◆ **YOUR ASSIGNMENT**
Where the word "right" appears in a line below, copy the whole line.

*** Block opens ***

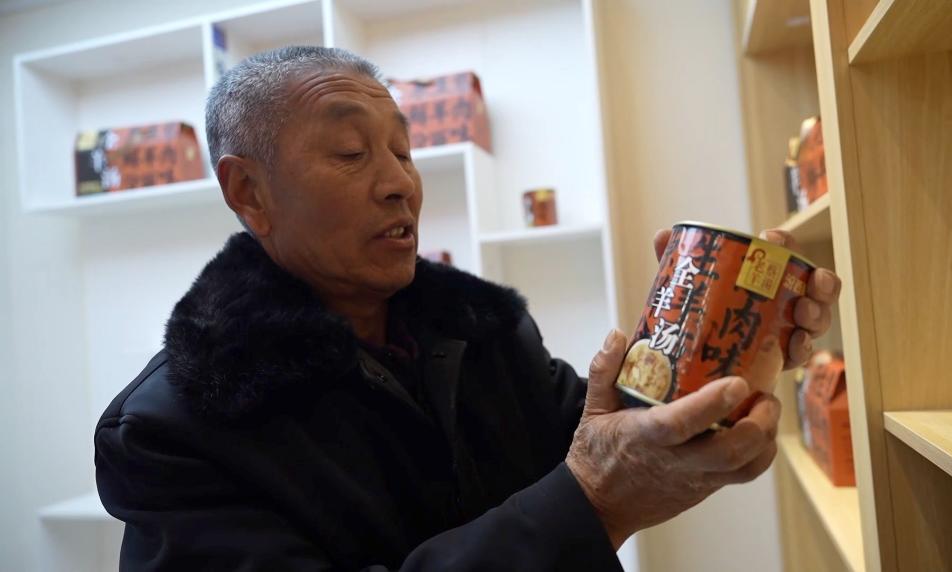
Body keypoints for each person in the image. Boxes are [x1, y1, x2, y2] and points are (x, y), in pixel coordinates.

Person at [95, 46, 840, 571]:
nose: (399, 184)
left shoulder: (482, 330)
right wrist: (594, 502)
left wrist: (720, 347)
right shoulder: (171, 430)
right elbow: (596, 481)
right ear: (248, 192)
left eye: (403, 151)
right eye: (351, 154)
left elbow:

*** Block closes ***

◆ **SOLUTION TO THIS EXERCISE**
right wrist: (594, 502)
right shoulder: (171, 430)
right elbow: (596, 481)
right ear: (248, 192)
right eye: (351, 154)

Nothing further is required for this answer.